But I didn't find myself really hooked at all by the first 13. It was my friend's assurance of the novel's quality and the good names of the authors that kept me reading.
So, what would you guys think of this if it were an example by an as-yet unpublished author? (I should note, too, that if you read on, you'll discover this is a "reminiscing" scene that ties in to the main of the story, which happened a few years ago):
***
Composite image, optically encoded by escort-craft of the trans-Channel airship Lord Brunel: aerial view of suburban Cherbourg, Octover 14, 1905.
A villa, a garden, a balcony.
Erase the balcony’s wrought-iron curves, exposing a bath-chair and its occupant.
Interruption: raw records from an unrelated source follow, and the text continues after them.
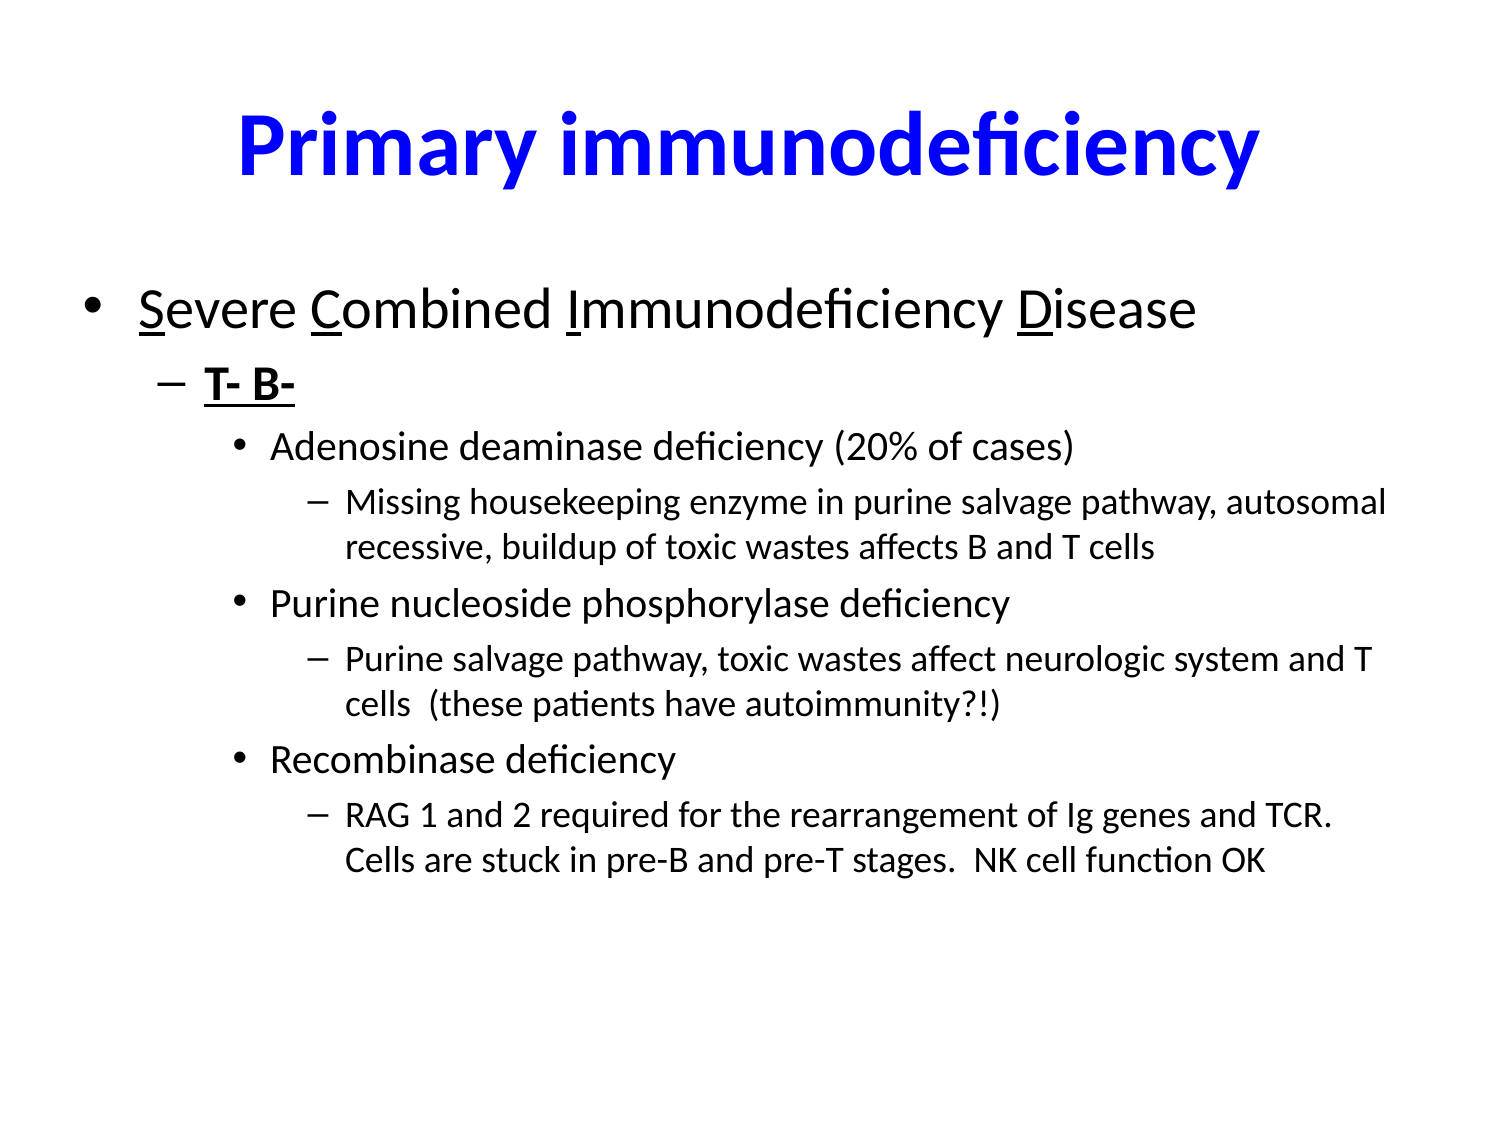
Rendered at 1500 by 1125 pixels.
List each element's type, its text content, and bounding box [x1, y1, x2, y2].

title Primary immunodeficiency [74, 44, 1426, 234]
list Severe Combined Immunodeficiency Disease T- B- Adenosine deaminase deficiency (20% of cases) Missing housekeeping enzyme in purine salvage pathway, autosomal recessive, buildup of toxic wastes affects B and T cells Purine nucleoside phosphorylase deficiency Purine salvage pathway, toxic wastes affect neurologic system and T cells (these patients have autoimmunity?!) Recombinase deficiency RAG 1 and 2 required for the rearrangement of Ig genes and TCR. Cells are stuck in pre-B and pre-T stages. NK cell function OK [74, 261, 1426, 1006]
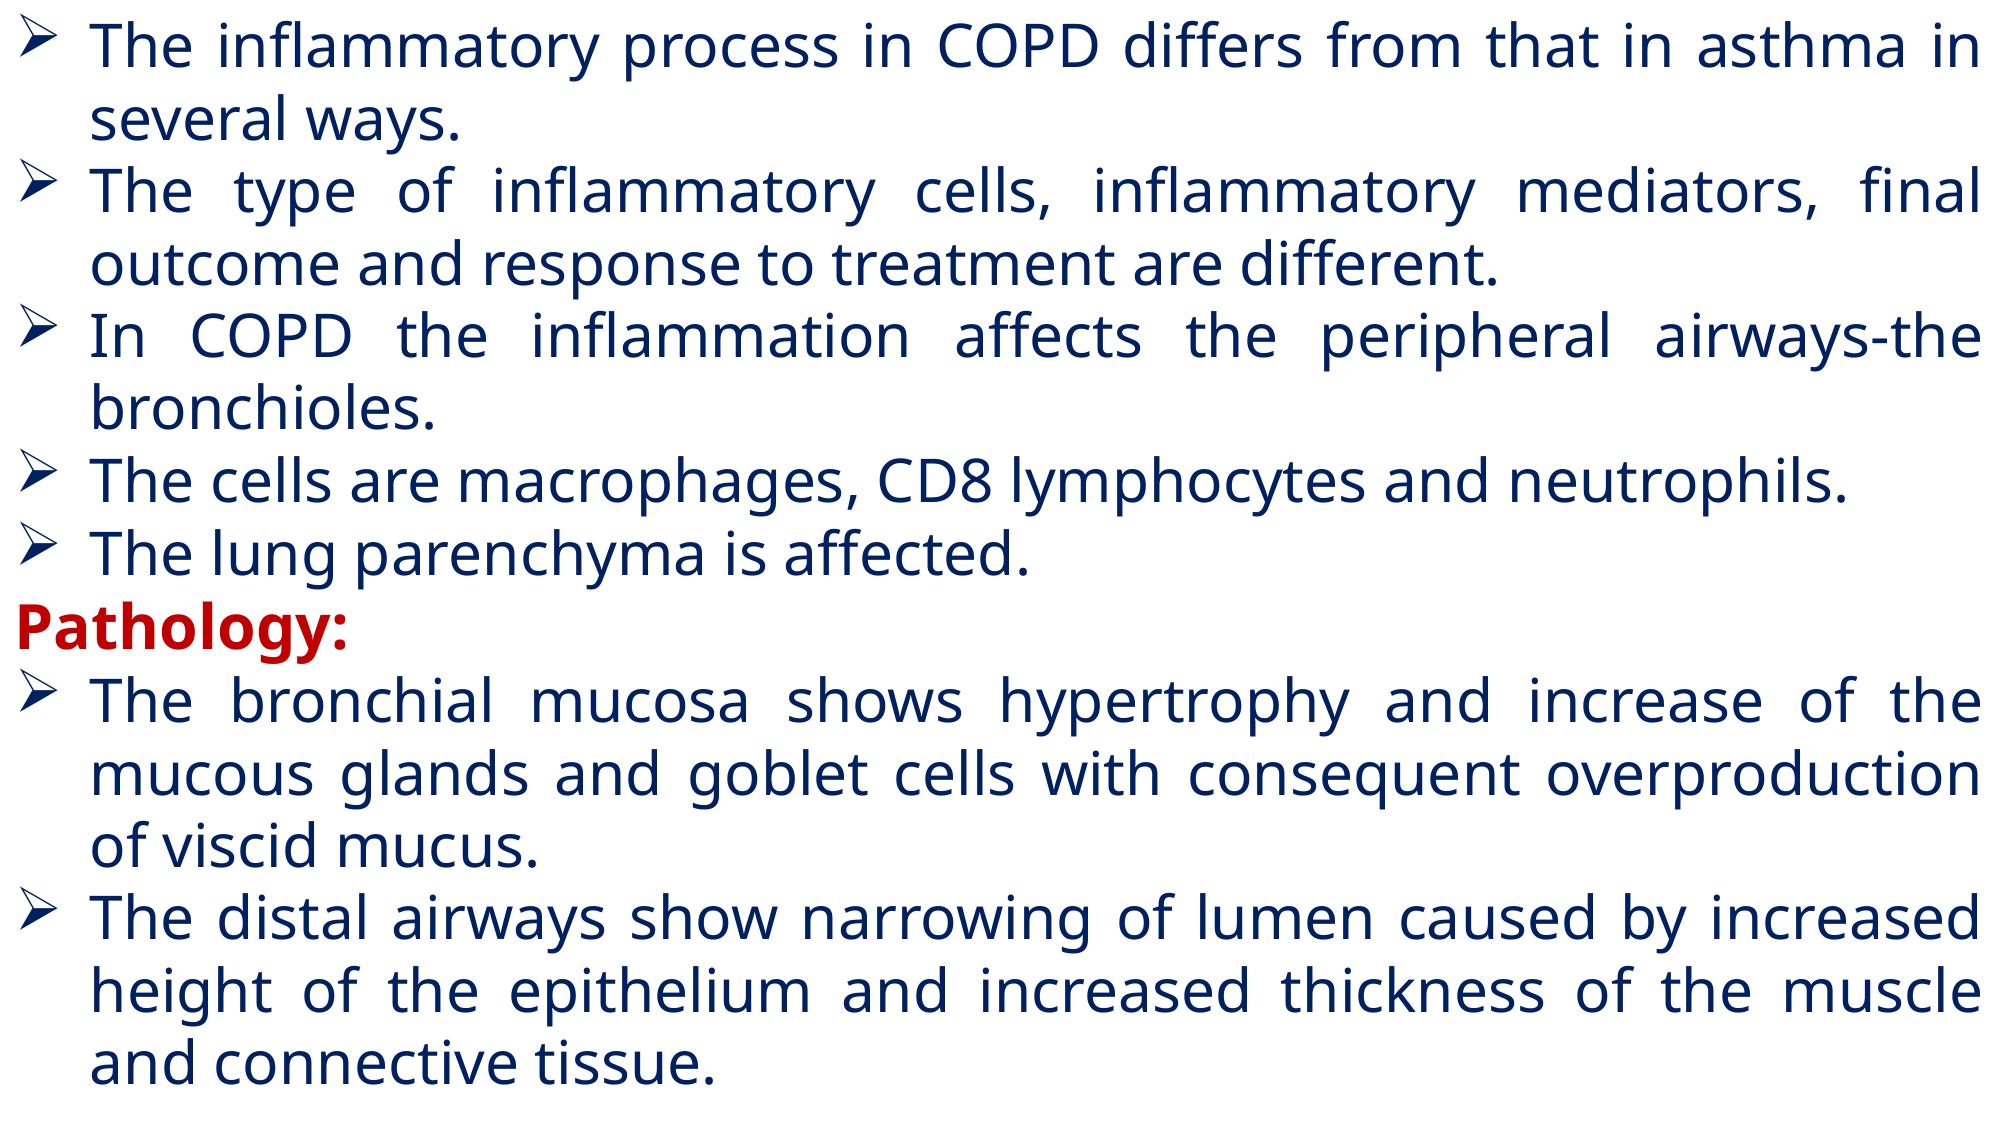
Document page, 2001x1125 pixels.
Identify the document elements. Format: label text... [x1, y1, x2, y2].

text_box The inflammatory process in COPD differs from that in asthma in several ways. The type of inflammatory cells, inflammatory mediators, final outcome and response to treatment are different. In COPD the inflammation affects the peripheral airways-the bronchioles. The cells are macrophages, CD8 lymphocytes and neutrophils. The lung parenchyma is affected. [0, 0, 2000, 579]
text_box Pathology: The bronchial mucosa shows hypertrophy and increase of the mucous glands and goblet cells with consequent overproduction of viscid mucus. The distal airways show narrowing of lumen caused by increased height of the epithelium and increased thickness of the muscle and connective tissue. [0, 579, 2000, 1105]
Reflected sunset glints from the nickel-plate of the chair’s wheel-spokes.
The occupant, owner of the villa, rests her arthritic hands upon fabric woven by a Jacquard loom.
These hands consist of tendons, tissue, jointed bone. Through quiet processes of time and information, threads within the human cells have woven themselves into a woman.
Her name is Sybil Gerard.
***
The only hook is that this is some type of enhanced imaging being made from an airship in pre WWI Europe. I don't know if I'm just being obtuse or what, but I don't really understnad what is going on, and I don't know why this old bat is important to me.
Moreover, I don't know that I care, based strictly on these opening 13.
Jayson Merryfield
Glad to hear it does get better...maybe I'll give it another try.
Yes the first 13 lines for that are horrid.
I'd say it makes me want to read on---I probably won't, but it's definitely an interesting opening.
The very beginning was disgruntling (see above.)
The early middle was entertaining, engaging, interesting.
But now, I'm at about page 300-something, and I feel like I've just slogged through 100 pages of action-packed meaninglessness. And what am I greeted with? More oddly-tensed abstracts and tons of hopping around.
I was willing to suspend my skepticism, but now I'm thinking that with that kind of 13 and the contents of the rest of the book, it sold on the authors' names. It was an interesting concept, but disappointingly executed.
:(
I haven't read anything by Sterling but have read most of what Gibson has written.
The tone definately has the hallmarks of the Gibson cyberpunk language, but the flow that is the hallmark of Neuromancer, Mona Lisa, Idoru etc. is markedly lacking.
There is a jarring disjointed quality that makes it a very unpleasant read. I have heard Sterling's writing called industrial and that would seem to be a good description for those first 13 lines.
I would like to have seen Gibson team with someone that was more compatible like maybe Neil Stephenson (SnowCrash, Diamond Age, Cryptonomicron and his opus series The Baroque Cycle, which are prequels of a sort to Cryptonomicron).
Its a slight difference but an important one. If you take out the strict economic rationale of having a good first 13 in novels and instead make the standard a good 1st chapter of reading then I personally believe the bar is easier to clear.
Now selling a novel (especially a first) is a completely different matter.
Ditto to you too, Matt.
I guess this means when we finally do get published, we can relax and feel free to pair up with incompatible writers and produce something tedious to read! Hooray!
I can take small doses of Sterling and find his writing almost poetic in a robotic way. It's just too much when your dealing with a novel.